SAÚDE DO CORAÇÃO

DR. JOÃO JOAQUIM DE OLIVEIRA

Fome ou… – Matar a fome e nunca o apetite

“Uma das causas de qualquer grau de obesidade é o comportamento de se alimentar sem verecúndia” – Hipócrates. Verecúndia significa vergonha. Pode não parecer politicamente correto tal milenar afirmação. Todavia, não me soa muito estranho quando lembro-me que quando criança, meus avós e meus pais ensinaram-me uma minúscula ética, ou a hoje referida etiqueta à mesa. O que pensavam meus genitores, trazido de seus ancestrais? Que nunca se deve comer, alimentar eliminando por completo o apetite. Noutros termos, diziam eles: Pode-se matar a fome, mas não o apetite.

Acredito, que minha ascendência tem esses postulados e diretrizes de se comportar à mesa porque leram o grande sábio grego de Cós, Hipócrates, também tido e intitulado o Pai da Medicina. É dele também o axioma “primum non nocere”, dirigido a todo profissional médico. Primeiro não ser nocivo; eis aqui o artigo mais importante do juramento de qualquer profissional de saúde, o mais simbólico, capitaneado pelo médico.

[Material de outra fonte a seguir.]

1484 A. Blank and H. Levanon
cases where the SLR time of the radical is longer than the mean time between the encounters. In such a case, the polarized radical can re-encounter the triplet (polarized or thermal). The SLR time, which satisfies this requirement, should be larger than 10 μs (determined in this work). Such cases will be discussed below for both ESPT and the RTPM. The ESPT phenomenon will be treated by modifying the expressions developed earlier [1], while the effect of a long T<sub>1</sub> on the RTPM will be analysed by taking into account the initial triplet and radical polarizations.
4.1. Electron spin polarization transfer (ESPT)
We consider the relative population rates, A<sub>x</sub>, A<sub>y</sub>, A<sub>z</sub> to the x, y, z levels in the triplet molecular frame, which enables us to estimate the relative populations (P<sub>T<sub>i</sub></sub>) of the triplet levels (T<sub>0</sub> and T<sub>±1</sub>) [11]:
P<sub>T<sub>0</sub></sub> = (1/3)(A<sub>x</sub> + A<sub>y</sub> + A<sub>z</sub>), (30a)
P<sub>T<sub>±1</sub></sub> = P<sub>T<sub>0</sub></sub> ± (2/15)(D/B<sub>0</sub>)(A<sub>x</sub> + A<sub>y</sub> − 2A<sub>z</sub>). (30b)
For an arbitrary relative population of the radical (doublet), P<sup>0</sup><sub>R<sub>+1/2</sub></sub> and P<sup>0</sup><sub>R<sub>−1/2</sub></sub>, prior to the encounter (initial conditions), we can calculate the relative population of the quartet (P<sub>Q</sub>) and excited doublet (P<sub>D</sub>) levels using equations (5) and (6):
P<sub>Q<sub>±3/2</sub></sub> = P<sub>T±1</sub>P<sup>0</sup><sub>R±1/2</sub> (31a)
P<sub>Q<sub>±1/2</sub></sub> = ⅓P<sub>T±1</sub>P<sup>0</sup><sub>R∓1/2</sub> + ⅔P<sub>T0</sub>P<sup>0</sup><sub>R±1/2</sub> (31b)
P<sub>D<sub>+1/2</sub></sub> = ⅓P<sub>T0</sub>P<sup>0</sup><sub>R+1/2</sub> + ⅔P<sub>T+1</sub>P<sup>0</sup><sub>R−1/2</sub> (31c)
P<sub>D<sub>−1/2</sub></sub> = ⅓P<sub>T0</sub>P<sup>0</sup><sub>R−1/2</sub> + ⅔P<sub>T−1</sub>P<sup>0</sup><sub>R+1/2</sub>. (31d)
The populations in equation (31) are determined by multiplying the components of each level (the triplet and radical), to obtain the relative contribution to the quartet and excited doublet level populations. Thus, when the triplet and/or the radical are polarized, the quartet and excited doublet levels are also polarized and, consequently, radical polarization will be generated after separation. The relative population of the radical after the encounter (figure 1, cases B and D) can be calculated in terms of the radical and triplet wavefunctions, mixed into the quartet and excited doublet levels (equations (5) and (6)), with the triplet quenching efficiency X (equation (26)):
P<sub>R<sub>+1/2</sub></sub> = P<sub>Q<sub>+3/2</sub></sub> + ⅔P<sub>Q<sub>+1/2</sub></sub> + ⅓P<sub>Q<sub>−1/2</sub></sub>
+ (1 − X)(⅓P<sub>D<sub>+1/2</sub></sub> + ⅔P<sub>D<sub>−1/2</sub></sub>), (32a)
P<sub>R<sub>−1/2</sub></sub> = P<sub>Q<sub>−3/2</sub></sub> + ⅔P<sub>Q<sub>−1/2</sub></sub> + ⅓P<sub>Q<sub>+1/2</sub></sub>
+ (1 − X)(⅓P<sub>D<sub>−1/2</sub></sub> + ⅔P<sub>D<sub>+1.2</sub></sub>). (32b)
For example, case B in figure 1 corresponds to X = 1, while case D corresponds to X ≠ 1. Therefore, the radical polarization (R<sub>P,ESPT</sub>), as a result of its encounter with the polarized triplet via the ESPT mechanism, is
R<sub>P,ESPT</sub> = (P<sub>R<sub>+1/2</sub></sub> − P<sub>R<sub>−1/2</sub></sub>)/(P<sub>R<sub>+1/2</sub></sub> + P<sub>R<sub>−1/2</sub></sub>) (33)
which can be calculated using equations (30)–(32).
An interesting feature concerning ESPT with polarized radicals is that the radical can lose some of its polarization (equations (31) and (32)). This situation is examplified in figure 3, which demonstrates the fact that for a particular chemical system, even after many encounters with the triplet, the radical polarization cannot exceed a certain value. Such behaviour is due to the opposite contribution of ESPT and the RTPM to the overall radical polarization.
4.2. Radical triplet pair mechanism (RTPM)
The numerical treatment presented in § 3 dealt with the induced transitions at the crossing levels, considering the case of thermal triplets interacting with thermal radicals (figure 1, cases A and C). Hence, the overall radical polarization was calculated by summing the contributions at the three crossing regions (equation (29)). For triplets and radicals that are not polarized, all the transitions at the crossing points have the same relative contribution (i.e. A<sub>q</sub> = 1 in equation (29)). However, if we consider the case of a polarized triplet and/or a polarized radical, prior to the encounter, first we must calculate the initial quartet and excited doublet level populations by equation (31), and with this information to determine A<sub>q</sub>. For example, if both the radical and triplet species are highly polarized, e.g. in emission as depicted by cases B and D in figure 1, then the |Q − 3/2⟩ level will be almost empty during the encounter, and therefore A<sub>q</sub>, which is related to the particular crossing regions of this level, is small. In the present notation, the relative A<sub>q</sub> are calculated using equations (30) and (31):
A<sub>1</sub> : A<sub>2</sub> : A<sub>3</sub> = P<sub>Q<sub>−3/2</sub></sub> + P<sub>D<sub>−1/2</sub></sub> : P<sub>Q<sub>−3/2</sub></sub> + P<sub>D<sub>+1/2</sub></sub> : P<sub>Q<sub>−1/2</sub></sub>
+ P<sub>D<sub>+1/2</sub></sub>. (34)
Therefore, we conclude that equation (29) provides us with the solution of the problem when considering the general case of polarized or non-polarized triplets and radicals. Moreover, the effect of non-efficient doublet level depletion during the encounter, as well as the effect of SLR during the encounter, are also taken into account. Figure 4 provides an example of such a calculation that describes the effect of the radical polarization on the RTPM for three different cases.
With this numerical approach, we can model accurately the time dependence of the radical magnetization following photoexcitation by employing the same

Podemos considerar a grande ética como uma ciência das relações humanas. Quem assim se indispuser que a considere como um conjunto de sugestões, de regras, diretrizes capazes de nortear e bem reger a interação, contato, convivência e relações humanas nos mais variados âmbitos e interesses, sejam eles sociais, afetivos e profissionais, gastrointestinais ou gastronômicos.

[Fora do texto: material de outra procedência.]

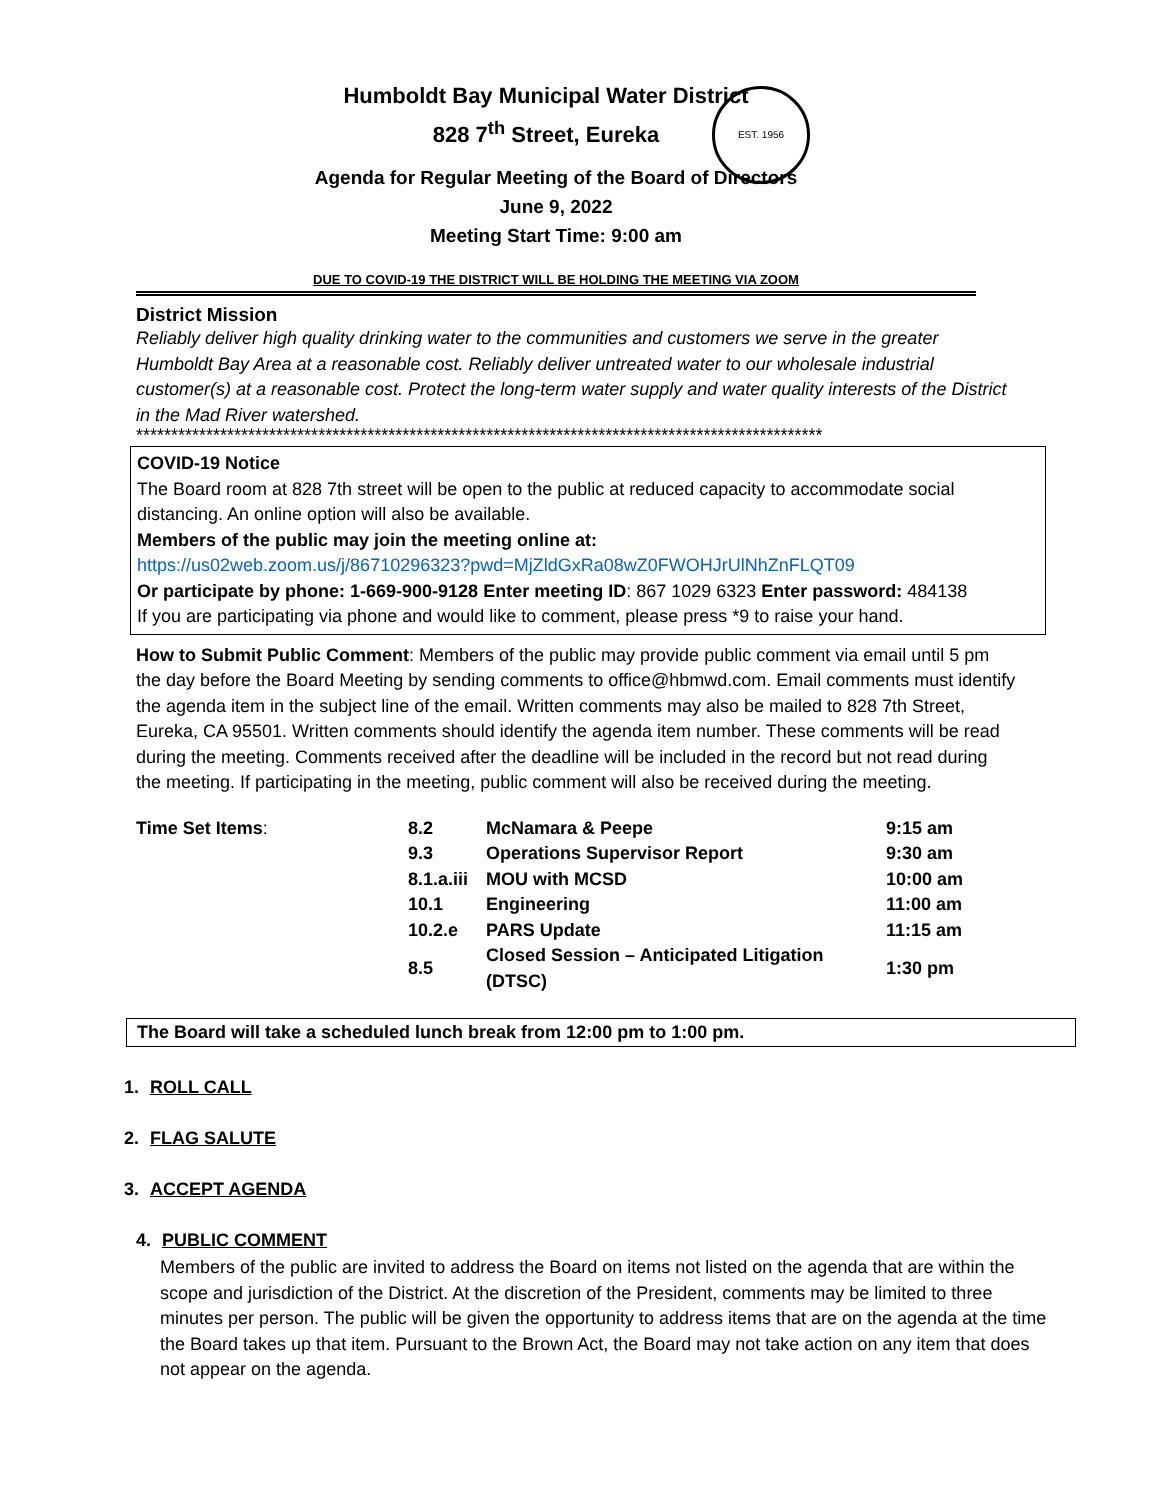Humboldt Bay Municipal Water District
828 7<sup>th</sup> Street, Eureka
EST. 1956
Agenda for Regular Meeting of the Board of Directors
June 9, 2022
Meeting Start Time: 9:00 am
DUE TO COVID-19 THE DISTRICT WILL BE HOLDING THE MEETING VIA ZOOM
District Mission
Reliably deliver high quality drinking water to the communities and customers we serve in the greater Humboldt Bay Area at a reasonable cost. Reliably deliver untreated water to our wholesale industrial customer(s) at a reasonable cost. Protect the long-term water supply and water quality interests of the District in the Mad River watershed.
**************************************************************************************************
COVID-19 Notice
The Board room at 828 7th street will be open to the public at reduced capacity to accommodate social distancing. An online option will also be available.
Members of the public may join the meeting online at:
https://us02web.zoom.us/j/86710296323?pwd=MjZldGxRa08wZ0FWOHJrUlNhZnFLQT09
Or participate by phone: 1-669-900-9128 Enter meeting ID: 867 1029 6323 Enter password: 484138
If you are participating via phone and would like to comment, please press *9 to raise your hand.
How to Submit Public Comment: Members of the public may provide public comment via email until 5 pm the day before the Board Meeting by sending comments to office@hbmwd.com. Email comments must identify the agenda item in the subject line of the email. Written comments may also be mailed to 828 7th Street, Eureka, CA 95501. Written comments should identify the agenda item number. These comments will be read during the meeting. Comments received after the deadline will be included in the record but not read during the meeting. If participating in the meeting, public comment will also be received during the meeting.
| Time Set Items : | 8.2 | McNamara & Peepe | 9:15 am |
| | 9.3 | Operations Supervisor Report | 9:30 am |
| | 8.1.a.iii | MOU with MCSD | 10:00 am |
| | 10.1 | Engineering | 11:00 am |
| | 10.2.e | PARS Update | 11:15 am |
| | 8.5 | Closed Session – Anticipated Litigation (DTSC) | 1:30 pm |
The Board will take a scheduled lunch break from 12:00 pm to 1:00 pm.
1. ROLL CALL
2. FLAG SALUTE
3. ACCEPT AGENDA
4. PUBLIC COMMENT
Members of the public are invited to address the Board on items not listed on the agenda that are within the scope and jurisdiction of the District. At the discretion of the President, comments may be limited to three minutes per person. The public will be given the opportunity to address items that are on the agenda at the time the Board takes up that item. Pursuant to the Brown Act, the Board may not take action on any item that does not appear on the agenda.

O que diferencia a ética da moral é que esta se revela como a aplicação prática dos princípios éticos. A moral é a prática da teoria ética. Assim se recomenda no expediente e gestos das pessoas no exercício de se alimentar. O princípio mais civilizado no tocante à relação do homem com o alimento é aquele da nutrição como sustento. O conceito mais ordinário e objetivo de nutrição é este: o ato de ingerir o alimento como fim fundamental e essencial de provisionar o organismo como um todo, as células, enfim, dos nutrientes necessários à sua fisiologia (função enzimática, anatômica e reparadora). Para tanto entram aqui essas duas sensações gustativas: a fome e o apetite.

A fome é a sensação que informa de uma carência nutricional, em analogia com a sede, sensação que me indica necessidade de hidratação, água. O apetite se traduz em uma sensação gustativa prazerosa na ingestão de alimentas, sensação capaz, de gerar bem estar e gozo (prazer).

Imagine um indivíduo que ingeriu uma refeição habitual. A fome foi saciada porque houve a ingestão dos nutrientes essenciais às funções celulares, como glicose, vitaminas, minerais, água, lipídios, carboidratos e proteínas. Todavia, tendo saciado a fome, se disponível esse conviva e comensal será capaz de ingerir centenas, talvez milhares de calorias em doces e chocolates. Ou até outros alimentos salgados como uma cheirosa e apetitosa pizza ou lasanha, se esse conviva as tiver ao alcance. Trata-se de um comportamento de pura glutonaria, gula; a popular gulodice.

Tempos houve na história da humanidade, por exemplo: época do antigo Império Romano, em que a glutonaria, as orgias alimentares, as libações alcoólicas inebriantes eram práticas comuns e consideradas como fontes de prazer e diversão. As pessoas tinham o hábito de comer desmedidamente, desbragadamente, até sentirem-se mal por se tornar empanturradas de comida. Em seguida para aliviaram-se, esses comilões provocavam vômitos e comiam de novo. Foi desses tempos e dessa cultura que surgiu o distúrbio alimentar intitulado bulimia (de boulemia, apetite de boi).

Os tempos se passaram. Vieram na esteira da idade moderna, a era industrial e o capitalismo. Hoje temos um outro sistema, o consumismo. Como diretrizes das relações humanas, no gesto do consumo, criaram a etiqueta, um manual de mini ética para a mesa. Ela funciona em parte. Por exemplo, em cerimônias, num cenário de protocolos e com câmeras mostrando as pessoas, no seu vai e vem de comer e beber.

Basta o indivíduo se sentir mais liberto e privativo e com uns goles de cerveja que ele se comporta como um Gargântua ou Pantagruel (vide obras de mesmo nome de François Rabelais). Come, come, come. Bebe, bebe, bebe, como se fosse o dia final. Haverá um dia que o indivíduo e comilão, acerta, vai morrer de tanto comer.